Stored items

★ ★ ★

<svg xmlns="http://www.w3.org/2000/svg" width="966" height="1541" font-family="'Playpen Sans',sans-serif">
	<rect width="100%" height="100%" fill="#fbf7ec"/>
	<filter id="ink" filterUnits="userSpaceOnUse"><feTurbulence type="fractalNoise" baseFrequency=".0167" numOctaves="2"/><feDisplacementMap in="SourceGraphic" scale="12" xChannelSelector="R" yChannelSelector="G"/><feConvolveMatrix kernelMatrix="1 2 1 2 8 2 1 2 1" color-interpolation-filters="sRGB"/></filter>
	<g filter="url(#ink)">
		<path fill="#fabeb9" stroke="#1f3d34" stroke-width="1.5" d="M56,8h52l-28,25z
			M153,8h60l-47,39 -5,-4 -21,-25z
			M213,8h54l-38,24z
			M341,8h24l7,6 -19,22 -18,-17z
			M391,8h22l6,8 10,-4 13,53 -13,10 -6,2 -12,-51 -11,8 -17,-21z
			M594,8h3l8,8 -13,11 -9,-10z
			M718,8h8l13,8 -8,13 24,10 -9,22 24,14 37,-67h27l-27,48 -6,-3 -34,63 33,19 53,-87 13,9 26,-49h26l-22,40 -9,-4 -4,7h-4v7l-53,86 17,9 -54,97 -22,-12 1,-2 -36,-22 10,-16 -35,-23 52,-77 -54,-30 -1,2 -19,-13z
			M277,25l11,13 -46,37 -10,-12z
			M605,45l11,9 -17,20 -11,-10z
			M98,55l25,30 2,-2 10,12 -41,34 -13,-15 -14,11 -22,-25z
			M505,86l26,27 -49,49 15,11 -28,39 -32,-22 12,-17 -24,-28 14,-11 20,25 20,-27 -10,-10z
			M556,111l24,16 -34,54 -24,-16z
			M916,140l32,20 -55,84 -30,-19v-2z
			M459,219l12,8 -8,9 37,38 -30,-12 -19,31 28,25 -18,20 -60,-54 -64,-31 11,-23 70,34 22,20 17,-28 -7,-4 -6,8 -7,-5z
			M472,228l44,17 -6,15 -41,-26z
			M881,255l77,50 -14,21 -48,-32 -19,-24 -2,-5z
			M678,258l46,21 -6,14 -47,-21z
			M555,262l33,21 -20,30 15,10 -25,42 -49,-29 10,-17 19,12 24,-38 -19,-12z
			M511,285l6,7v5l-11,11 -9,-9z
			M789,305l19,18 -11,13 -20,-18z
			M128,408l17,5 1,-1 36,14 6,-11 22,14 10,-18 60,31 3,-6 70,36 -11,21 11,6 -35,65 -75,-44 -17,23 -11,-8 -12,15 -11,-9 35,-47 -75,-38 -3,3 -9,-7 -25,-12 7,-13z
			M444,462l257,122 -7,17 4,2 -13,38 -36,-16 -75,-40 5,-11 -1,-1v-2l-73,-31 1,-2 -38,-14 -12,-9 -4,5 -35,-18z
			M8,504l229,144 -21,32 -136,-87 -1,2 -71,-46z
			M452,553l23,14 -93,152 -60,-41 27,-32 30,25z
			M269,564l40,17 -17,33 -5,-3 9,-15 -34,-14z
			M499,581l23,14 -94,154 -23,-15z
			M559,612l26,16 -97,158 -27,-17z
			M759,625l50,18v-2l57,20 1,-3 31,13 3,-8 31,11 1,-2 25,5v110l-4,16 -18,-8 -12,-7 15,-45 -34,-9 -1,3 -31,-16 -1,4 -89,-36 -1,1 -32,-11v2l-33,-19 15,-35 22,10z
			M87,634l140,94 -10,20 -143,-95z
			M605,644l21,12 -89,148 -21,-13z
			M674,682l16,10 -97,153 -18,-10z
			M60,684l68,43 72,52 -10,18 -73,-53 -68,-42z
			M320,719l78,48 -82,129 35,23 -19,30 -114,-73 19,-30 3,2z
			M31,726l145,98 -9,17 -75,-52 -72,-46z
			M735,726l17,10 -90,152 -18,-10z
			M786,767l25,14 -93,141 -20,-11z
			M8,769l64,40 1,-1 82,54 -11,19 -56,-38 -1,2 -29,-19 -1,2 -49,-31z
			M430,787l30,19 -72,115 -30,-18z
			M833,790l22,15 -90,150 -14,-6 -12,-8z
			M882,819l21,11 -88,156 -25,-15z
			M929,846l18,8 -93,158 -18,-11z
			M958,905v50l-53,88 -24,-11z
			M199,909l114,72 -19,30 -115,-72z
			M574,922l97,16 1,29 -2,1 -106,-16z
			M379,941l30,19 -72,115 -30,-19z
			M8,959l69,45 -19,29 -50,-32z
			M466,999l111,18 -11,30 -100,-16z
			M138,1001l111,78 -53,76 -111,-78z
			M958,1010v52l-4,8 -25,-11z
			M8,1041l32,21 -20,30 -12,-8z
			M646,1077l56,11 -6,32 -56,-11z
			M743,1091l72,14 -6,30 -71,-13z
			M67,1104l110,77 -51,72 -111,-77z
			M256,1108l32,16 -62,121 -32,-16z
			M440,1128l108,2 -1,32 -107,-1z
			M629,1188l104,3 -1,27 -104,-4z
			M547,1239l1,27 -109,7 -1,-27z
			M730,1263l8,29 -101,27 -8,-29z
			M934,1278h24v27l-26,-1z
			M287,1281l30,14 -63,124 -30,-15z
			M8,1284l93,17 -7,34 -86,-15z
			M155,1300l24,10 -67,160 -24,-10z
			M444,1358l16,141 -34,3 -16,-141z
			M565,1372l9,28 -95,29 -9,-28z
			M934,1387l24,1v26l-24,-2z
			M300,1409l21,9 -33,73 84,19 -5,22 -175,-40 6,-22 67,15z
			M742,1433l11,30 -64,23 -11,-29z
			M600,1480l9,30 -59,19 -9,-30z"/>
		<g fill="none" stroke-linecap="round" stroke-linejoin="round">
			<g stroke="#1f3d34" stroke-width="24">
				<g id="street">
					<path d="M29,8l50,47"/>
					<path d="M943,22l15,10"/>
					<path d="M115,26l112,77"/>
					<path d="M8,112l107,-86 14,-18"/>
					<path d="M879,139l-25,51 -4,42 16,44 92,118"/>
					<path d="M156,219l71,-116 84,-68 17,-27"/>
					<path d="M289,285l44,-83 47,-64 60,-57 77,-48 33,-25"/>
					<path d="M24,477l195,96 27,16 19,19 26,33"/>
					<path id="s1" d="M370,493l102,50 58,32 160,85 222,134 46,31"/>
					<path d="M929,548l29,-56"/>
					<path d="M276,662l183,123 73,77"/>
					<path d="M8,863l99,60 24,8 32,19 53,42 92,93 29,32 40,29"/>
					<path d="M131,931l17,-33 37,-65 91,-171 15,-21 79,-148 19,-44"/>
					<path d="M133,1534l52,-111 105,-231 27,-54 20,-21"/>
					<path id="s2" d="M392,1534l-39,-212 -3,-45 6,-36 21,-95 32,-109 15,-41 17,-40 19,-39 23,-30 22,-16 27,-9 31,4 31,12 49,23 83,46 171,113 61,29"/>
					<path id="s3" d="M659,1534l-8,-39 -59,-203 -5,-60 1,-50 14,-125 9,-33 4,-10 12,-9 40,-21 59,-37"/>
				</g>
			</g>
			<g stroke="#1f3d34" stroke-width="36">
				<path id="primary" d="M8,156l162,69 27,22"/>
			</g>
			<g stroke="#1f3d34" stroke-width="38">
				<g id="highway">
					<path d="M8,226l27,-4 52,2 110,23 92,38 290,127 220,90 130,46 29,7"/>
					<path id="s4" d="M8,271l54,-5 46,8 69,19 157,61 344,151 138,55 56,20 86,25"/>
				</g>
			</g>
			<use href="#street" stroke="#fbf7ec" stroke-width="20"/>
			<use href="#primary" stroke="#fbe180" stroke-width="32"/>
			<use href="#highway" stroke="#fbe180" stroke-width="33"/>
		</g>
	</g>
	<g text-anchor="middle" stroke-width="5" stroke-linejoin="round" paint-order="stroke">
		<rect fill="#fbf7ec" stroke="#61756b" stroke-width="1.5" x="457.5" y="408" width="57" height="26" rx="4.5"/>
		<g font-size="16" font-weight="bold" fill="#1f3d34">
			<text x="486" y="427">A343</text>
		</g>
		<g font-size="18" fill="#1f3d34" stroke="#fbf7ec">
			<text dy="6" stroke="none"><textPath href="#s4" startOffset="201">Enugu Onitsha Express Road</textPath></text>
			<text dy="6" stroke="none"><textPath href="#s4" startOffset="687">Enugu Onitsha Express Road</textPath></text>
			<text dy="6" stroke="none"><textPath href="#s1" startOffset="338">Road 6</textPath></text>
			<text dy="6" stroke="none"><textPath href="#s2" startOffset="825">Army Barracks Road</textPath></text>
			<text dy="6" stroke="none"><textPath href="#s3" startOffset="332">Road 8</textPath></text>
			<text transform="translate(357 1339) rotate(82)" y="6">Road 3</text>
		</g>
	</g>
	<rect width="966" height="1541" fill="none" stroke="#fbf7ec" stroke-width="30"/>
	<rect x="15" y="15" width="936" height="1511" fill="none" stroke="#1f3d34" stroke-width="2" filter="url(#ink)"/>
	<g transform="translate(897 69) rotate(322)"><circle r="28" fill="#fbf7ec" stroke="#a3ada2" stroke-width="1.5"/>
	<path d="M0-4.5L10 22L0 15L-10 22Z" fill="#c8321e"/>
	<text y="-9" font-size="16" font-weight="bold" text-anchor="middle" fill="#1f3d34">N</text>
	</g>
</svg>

★ ★ ★

_WORK INSTRUCTION_
Copy each line from the data above that includes "round".

_EXERCISE OUTPUT_
		<g fill="none" stroke-linecap="round" stroke-linejoin="round">
	<g text-anchor="middle" stroke-width="5" stroke-linejoin="round" paint-order="stroke">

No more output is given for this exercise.